--- START ---
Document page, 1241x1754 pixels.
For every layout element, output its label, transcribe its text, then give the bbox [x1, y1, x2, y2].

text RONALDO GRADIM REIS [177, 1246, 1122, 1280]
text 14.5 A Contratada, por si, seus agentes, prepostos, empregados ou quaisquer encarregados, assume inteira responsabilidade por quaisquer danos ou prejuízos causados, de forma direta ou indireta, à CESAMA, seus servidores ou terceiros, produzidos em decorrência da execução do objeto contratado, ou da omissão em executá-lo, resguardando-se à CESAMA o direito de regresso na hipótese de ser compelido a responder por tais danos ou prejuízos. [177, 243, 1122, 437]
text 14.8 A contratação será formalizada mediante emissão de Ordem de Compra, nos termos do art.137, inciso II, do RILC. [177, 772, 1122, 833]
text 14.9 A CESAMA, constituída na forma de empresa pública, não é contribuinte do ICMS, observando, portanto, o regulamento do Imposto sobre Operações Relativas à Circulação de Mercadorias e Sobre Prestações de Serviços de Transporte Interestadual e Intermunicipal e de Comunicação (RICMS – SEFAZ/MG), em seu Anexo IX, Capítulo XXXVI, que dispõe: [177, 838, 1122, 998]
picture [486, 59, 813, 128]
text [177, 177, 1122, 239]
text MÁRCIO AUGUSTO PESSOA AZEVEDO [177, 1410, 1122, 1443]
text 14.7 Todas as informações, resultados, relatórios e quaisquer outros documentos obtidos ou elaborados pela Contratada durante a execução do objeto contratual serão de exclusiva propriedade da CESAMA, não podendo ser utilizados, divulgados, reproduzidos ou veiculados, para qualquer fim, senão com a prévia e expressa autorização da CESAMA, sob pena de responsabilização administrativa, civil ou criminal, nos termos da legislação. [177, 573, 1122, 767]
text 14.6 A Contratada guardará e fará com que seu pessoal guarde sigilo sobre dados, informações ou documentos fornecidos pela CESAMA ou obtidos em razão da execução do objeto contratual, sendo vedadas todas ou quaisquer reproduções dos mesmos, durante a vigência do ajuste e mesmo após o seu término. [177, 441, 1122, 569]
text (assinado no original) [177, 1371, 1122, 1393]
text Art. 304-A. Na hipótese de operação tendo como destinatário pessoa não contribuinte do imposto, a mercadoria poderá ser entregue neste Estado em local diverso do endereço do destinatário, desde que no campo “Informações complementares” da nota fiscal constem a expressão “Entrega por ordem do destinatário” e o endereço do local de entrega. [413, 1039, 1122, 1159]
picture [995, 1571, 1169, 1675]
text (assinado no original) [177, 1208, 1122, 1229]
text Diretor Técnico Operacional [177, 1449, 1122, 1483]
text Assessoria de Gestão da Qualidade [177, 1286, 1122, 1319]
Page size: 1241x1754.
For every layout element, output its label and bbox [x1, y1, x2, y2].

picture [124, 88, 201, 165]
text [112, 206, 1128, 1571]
--- END ---
WHAT YOU HAVE TO DO:
Give the listing above again in full, with no word altered.

EXERCISE RESULT:
Document page, 1241x1754 pixels.
For every layout element, output its label, transcribe its text, then give the bbox [x1, y1, x2, y2].

text RONALDO GRADIM REIS [177, 1246, 1122, 1280]
text 14.5 A Contratada, por si, seus agentes, prepostos, empregados ou quaisquer encarregados, assume inteira responsabilidade por quaisquer danos ou prejuízos causados, de forma direta ou indireta, à CESAMA, seus servidores ou terceiros, produzidos em decorrência da execução do objeto contratado, ou da omissão em executá-lo, resguardando-se à CESAMA o direito de regresso na hipótese de ser compelido a responder por tais danos ou prejuízos. [177, 243, 1122, 437]
text 14.8 A contratação será formalizada mediante emissão de Ordem de Compra, nos termos do art.137, inciso II, do RILC. [177, 772, 1122, 833]
text 14.9 A CESAMA, constituída na forma de empresa pública, não é contribuinte do ICMS, observando, portanto, o regulamento do Imposto sobre Operações Relativas à Circulação de Mercadorias e Sobre Prestações de Serviços de Transporte Interestadual e Intermunicipal e de Comunicação (RICMS – SEFAZ/MG), em seu Anexo IX, Capítulo XXXVI, que dispõe: [177, 838, 1122, 998]
picture [486, 59, 813, 128]
text [177, 177, 1122, 239]
text MÁRCIO AUGUSTO PESSOA AZEVEDO [177, 1410, 1122, 1443]
text 14.7 Todas as informações, resultados, relatórios e quaisquer outros documentos obtidos ou elaborados pela Contratada durante a execução do objeto contratual serão de exclusiva propriedade da CESAMA, não podendo ser utilizados, divulgados, reproduzidos ou veiculados, para qualquer fim, senão com a prévia e expressa autorização da CESAMA, sob pena de responsabilização administrativa, civil ou criminal, nos termos da legislação. [177, 573, 1122, 767]
text 14.6 A Contratada guardará e fará com que seu pessoal guarde sigilo sobre dados, informações ou documentos fornecidos pela CESAMA ou obtidos em razão da execução do objeto contratual, sendo vedadas todas ou quaisquer reproduções dos mesmos, durante a vigência do ajuste e mesmo após o seu término. [177, 441, 1122, 569]
text (assinado no original) [177, 1371, 1122, 1393]
text Art. 304-A. Na hipótese de operação tendo como destinatário pessoa não contribuinte do imposto, a mercadoria poderá ser entregue neste Estado em local diverso do endereço do destinatário, desde que no campo “Informações complementares” da nota fiscal constem a expressão “Entrega por ordem do destinatário” e o endereço do local de entrega. [413, 1039, 1122, 1159]
picture [995, 1571, 1169, 1675]
text (assinado no original) [177, 1208, 1122, 1229]
text Diretor Técnico Operacional [177, 1449, 1122, 1483]
text Assessoria de Gestão da Qualidade [177, 1286, 1122, 1319]
Page size: 1241x1754.
For every layout element, output its label and bbox [x1, y1, x2, y2].

picture [124, 88, 201, 165]
text [112, 206, 1128, 1571]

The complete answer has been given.